* _Requirement_
When you reach the line containing "magnification brightfield microscopy" in the entries below, begin reproducing lines exactly, and stop once the line containing "cancer stained for" is done.

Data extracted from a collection
——
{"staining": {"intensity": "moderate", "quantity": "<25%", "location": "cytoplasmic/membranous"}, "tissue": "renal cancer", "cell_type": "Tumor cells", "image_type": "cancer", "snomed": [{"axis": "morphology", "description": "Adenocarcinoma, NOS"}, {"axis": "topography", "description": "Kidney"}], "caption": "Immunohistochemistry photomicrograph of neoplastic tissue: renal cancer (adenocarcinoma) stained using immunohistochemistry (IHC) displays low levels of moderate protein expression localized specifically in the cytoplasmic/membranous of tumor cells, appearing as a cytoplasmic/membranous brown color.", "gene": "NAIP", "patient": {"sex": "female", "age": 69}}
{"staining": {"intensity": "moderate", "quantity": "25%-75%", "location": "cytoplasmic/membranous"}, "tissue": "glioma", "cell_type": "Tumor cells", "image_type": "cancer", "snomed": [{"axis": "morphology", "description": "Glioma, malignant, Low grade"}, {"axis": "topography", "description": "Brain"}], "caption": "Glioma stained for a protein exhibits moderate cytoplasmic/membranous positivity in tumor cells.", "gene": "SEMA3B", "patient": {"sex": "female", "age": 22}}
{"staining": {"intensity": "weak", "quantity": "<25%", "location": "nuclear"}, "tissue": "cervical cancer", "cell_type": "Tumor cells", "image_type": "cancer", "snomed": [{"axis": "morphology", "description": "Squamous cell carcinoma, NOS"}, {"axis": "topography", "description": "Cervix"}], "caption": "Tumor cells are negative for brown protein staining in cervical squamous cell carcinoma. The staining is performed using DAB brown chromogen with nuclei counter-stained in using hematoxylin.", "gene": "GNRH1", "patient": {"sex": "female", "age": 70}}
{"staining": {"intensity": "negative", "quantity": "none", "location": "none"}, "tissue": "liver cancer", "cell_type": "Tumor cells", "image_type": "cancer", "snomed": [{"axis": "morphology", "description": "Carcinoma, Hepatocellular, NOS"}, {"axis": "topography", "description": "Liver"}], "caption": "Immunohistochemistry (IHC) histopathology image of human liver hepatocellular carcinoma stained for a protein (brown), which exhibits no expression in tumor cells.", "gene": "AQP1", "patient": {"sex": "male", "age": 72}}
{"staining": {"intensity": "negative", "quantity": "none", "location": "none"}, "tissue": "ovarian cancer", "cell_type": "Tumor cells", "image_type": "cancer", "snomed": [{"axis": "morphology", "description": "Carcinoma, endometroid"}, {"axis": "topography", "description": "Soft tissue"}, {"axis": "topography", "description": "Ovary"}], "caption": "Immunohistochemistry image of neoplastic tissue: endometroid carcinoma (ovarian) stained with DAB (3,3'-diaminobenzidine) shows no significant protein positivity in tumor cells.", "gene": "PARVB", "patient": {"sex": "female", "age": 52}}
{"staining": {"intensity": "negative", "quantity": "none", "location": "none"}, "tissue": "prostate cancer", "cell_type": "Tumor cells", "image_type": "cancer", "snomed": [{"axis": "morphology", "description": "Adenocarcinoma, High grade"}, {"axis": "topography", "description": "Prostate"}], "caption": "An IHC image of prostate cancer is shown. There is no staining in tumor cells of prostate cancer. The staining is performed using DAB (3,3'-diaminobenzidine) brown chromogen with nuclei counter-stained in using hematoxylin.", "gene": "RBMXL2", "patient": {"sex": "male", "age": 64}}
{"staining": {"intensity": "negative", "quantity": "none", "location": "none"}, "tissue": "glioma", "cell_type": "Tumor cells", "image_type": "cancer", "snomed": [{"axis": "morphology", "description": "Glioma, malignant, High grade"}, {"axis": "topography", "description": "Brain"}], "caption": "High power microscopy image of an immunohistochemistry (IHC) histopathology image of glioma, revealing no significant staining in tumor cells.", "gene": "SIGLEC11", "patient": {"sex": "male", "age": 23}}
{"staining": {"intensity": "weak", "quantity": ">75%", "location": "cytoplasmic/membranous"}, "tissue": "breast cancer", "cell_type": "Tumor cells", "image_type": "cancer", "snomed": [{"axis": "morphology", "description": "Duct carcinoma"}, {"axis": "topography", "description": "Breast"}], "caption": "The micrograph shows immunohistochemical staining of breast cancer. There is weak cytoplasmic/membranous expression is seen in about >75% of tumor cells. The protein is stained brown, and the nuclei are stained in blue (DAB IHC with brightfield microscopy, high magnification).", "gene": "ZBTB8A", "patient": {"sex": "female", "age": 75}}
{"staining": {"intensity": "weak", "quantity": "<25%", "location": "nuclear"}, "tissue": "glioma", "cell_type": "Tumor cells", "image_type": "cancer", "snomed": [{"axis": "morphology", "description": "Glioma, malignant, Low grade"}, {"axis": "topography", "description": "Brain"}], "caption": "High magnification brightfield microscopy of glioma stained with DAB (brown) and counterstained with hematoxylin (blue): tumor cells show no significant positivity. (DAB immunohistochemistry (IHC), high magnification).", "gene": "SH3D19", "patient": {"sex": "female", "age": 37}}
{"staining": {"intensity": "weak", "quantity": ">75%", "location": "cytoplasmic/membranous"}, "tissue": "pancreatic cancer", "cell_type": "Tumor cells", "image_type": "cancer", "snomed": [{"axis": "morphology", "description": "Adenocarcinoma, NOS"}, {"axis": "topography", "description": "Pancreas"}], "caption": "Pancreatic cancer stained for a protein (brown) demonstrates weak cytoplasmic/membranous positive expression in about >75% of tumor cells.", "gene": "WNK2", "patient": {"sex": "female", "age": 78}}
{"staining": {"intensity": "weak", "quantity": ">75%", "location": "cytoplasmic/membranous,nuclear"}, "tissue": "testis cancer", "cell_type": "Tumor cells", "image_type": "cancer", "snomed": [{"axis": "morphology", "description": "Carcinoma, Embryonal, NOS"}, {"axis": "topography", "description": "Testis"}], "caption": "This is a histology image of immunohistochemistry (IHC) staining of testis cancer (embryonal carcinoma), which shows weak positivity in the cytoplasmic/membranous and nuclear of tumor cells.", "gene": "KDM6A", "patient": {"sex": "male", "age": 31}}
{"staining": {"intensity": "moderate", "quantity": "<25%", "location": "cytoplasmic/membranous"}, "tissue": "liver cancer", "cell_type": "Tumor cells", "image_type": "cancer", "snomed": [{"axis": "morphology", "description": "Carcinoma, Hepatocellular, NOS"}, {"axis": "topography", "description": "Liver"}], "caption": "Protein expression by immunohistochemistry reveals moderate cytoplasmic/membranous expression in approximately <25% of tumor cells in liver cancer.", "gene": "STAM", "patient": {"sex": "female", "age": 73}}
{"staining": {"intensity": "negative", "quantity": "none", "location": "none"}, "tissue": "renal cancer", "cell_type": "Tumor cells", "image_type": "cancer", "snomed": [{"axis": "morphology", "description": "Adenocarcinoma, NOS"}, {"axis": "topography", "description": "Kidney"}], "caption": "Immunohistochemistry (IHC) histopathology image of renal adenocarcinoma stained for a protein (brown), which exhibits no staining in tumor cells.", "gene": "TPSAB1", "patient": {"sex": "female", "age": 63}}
——
* _Result for this exercise_
{"staining": {"intensity": "weak", "quantity": "<25%", "location": "nuclear"}, "tissue": "glioma", "cell_type": "Tumor cells", "image_type": "cancer", "snomed": [{"axis": "morphology", "description": "Glioma, malignant, Low grade"}, {"axis": "topography", "description": "Brain"}], "caption": "High magnification brightfield microscopy of glioma stained with DAB (brown) and counterstained with hematoxylin (blue): tumor cells show no significant positivity. (DAB immunohistochemistry (IHC), high magnification).", "gene": "SH3D19", "patient": {"sex": "female", "age": 37}}
{"staining": {"intensity": "weak", "quantity": ">75%", "location": "cytoplasmic/membranous"}, "tissue": "pancreatic cancer", "cell_type": "Tumor cells", "image_type": "cancer", "snomed": [{"axis": "morphology", "description": "Adenocarcinoma, NOS"}, {"axis": "topography", "description": "Pancreas"}], "caption": "Pancreatic cancer stained for a protein (brown) demonstrates weak cytoplasmic/membranous positive expression in about >75% of tumor cells.", "gene": "WNK2", "patient": {"sex": "female", "age": 78}}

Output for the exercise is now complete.